● PROBLEMS TO SOLVE:
**1)** In the gadget-removal excerpt, at what memory location is the stack canary secret stored?
**2)** Please extract a stretch of the gadget-removal excerpt word for word, starting at the words "Our primary solution" and stopping after "- iret (0xcf)".

● SUPPLIED PASSAGE:
● ● ● ●

In our implementation we utilize the stack canary secret stored at fs:0x28 as as source of randomness to encrypt the return address, but one may use any other source of randomness. We chose to utilize the stack canary secret as it is already present in memory, and it only requires a single read instruction to retrieve it. Meanwhile, G-Free utilizes a different source of randomness, and it requires a call to a subroutine reading a sequence of bytes from the /dev/random device [22]. This makes the implementation of G-Free more

complex, and relies on the device being available on the system, which is typically only available on Unix-like operating systems.

As shown in Figure 2, the encryption and decryption subroutines utilize the same sequence of two instructions to encrypt and decrypt the return address. The first instruction is a mov instruction that reads the stack canary secret from memory and stores it in a temporary register. The second instruction is a xor instruction that performs an exclusive-or operation between the temporary register and the return address stored on the stack. The XOR operation is performed inplace, and therefore it does not require any additional memory accesses.

# 3.2 **Removing Unaligned Gadgets**

Having dealt with aligned gadgets, we now turn our attention to unaligned gadgets. If an attacker were to move the instruction pointer to the middle of an instruction, the processor would fetch and execute a sequence of unintended instructions. An attacker could craft a program that would be able to determine the exact sequence of instructions that would be executed, and therefore the attacker could use this to find gadgets that wouldn't normally be executed. For example, the instruction mov 0xc3, r11, encoded as 49 c7 c3 c3 00 00 00, would normally be executed as a single instruction. However, this instruction hides two ret instructions, encoded as c3, which would be executed if the instruction pointer were to be moved to the middle of the instruction.

Our primary solution for aligned gadgets is to add protection to the gadget that would act at runtime; this would protect the code without modifying any of the existing instructions. However, for unaligned gadgets, we can *statically* remove the gadgets from the program's memory by modifying the program's instructions directly and substituting them with semantically equivalent instructions that do not contain any free branches.

Critically, we need to remove *all* ret-based free-branch instructions in unaligned gadgets, which includes the following instructions:

- ret (0xc3)
- ret imm16 (0xc2)
- retf (0xcb)
- retf imm16(0xca)
- iret (0xcf)

● ● ● ●

● DATASET EXCERPT:
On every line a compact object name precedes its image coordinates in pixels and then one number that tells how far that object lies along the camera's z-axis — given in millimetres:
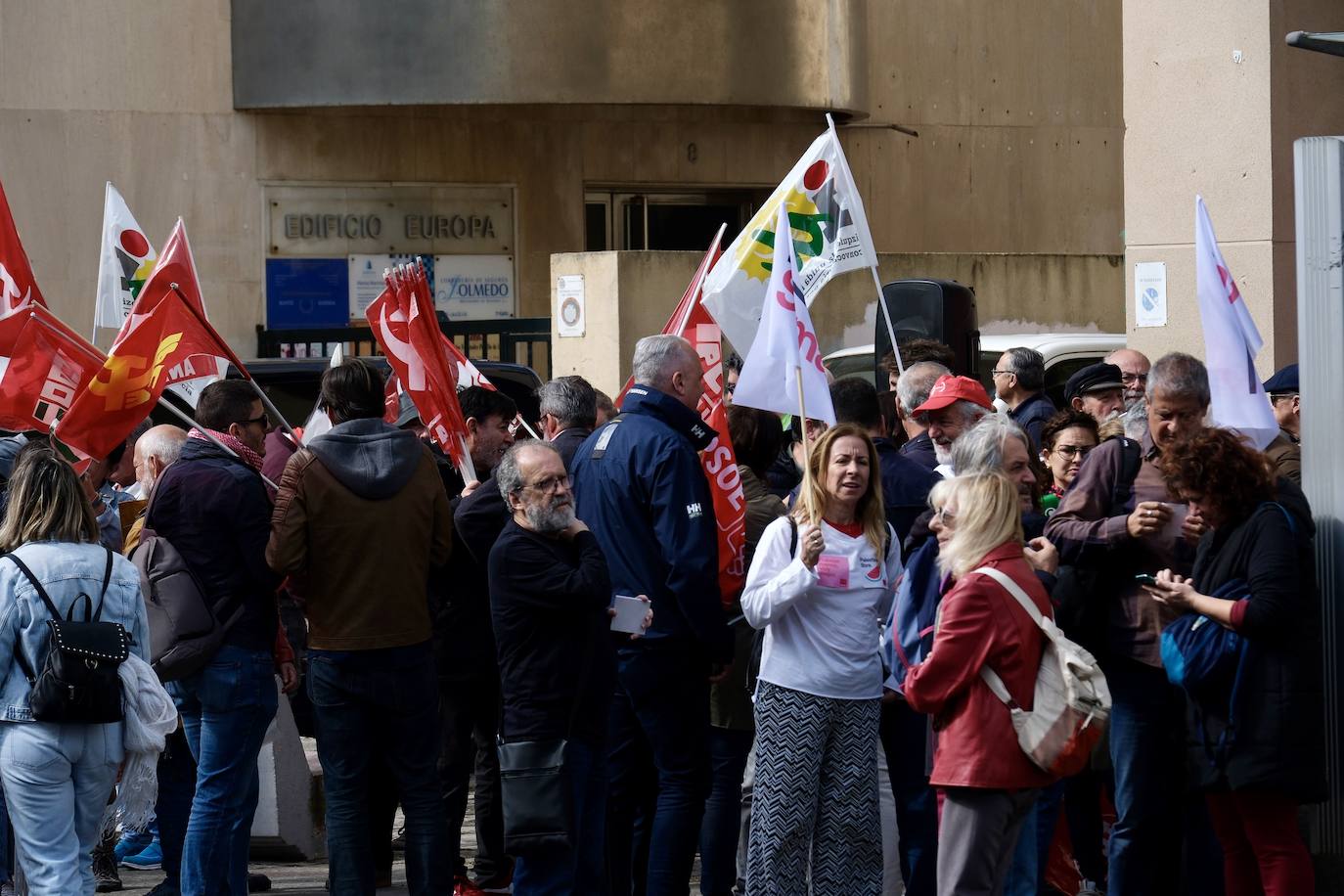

● ● ● ●

● OUTPUTS FOR THE TASKS:
**1)** fs:0x28

**2)**
Our primary solution for aligned gadgets is to add protection to the gadget that would act at runtime; this would protect the code without modifying any of the existing instructions. However, for unaligned gadgets, we can *statically* remove the gadgets from the program's memory by modifying the program's instructions directly and substituting them with semantically equivalent instructions that do not contain any free branches.

Critically, we need to remove *all* ret-based free-branch instructions in unaligned gadgets, which includes the following instructions:

- ret (0xc3)
- ret imm16 (0xc2)
- retf (0xcb)
- retf imm16(0xca)
- iret (0xcf)